Banyak yang menduga menurunnya bisnis media cetak dikarenakan pola pembaca dalam mengonsumsi informasi telah beralih ke media daring. Faktanya, hal itu tidak berbanding lurus dengan minat baca, khususnya masyarakat Indonesia.
JAKARTA, PRINDONESIA.CO – Hal ini terungkap saat seminar nasional bertajuk “Menggagas Model Bisnis Media Cetak Zaman Now” yang diselenggarakan oleh Serikat Perusahaan Pers (SPS) di Jakarta, Rabu (8/8/2018). Berdasarkan hasil studi “Most Literred Nation in the World 2016”, meski penggunaan internet di negeri ini terus mengalami peningkatan, minat baca di Indonesia masih menduduki ranking terendah, yakni peringkat ke-60 dari 61 negara.
Ketua Harian SPS Pusat Ahmad Djauhar berpendapat hasil survei ini sudah sepatutnya menjadi pemicu bagi para pelaku industri media cetak untuk terus berinovasi dan berkreasi. Terutama, untuk kembali meningkatkan minat baca masyarakat. “Itu artinya, keberadaan media cetak masih belum tergantikan meski berada di tengah gempuran media sosial dan media on-line,” ujarnya. Publik tak bisa memungkiri media cetak mampu menyuguhkan informasi yang berkualitas. Nilai tambah inilah yang sulit dijumpai di media daring atau media sosial.

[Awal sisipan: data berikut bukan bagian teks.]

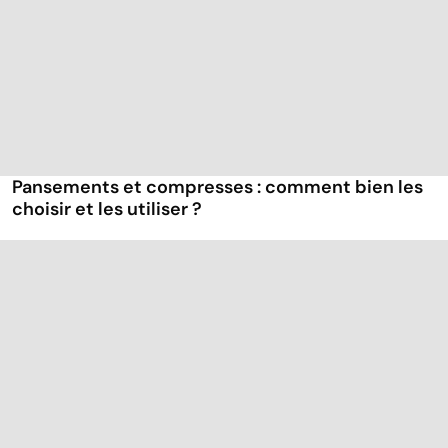
Pansements et compresses : comment bien les
choisir et les utiliser ?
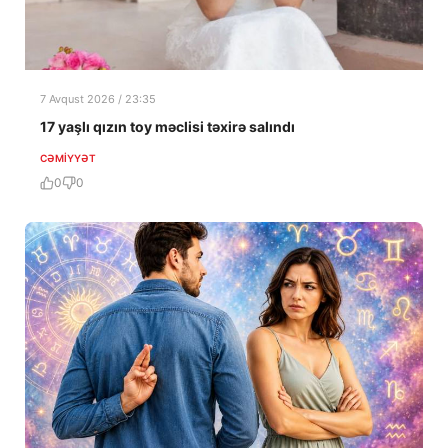
7 Avqust 2026 / 23:35
17 yaşlı qızın toy məclisi təxirə salındı
CƏMIYYƏT
0
0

Menurut Dahlan Iskan, Ketua Umum SPS, ada tiga isu utama yang melatarbelakangi menurunnya bisnis industri media cetak saat ini. Yakni, kertas, manajemen dan jurnalisme. Toriq Hadid, CEO Tempo Inti Media, tak menampik jurnalisme di era sekarang harus berkompromi dengan teknologi agar dapat menarik minat baca masyarakat. “Mau tidak mau harus ada komunikasi antara redaksi dengan media sosial,” katanya. Namun, tidak bisa serta merta memindahkan model dan cara kerja media cetak ke media on-line. “Ada banyak kompetensi baru di media on-line yang perlu dipelajari dan butuh kerja keras untuk memahaminya,”imbuhnya.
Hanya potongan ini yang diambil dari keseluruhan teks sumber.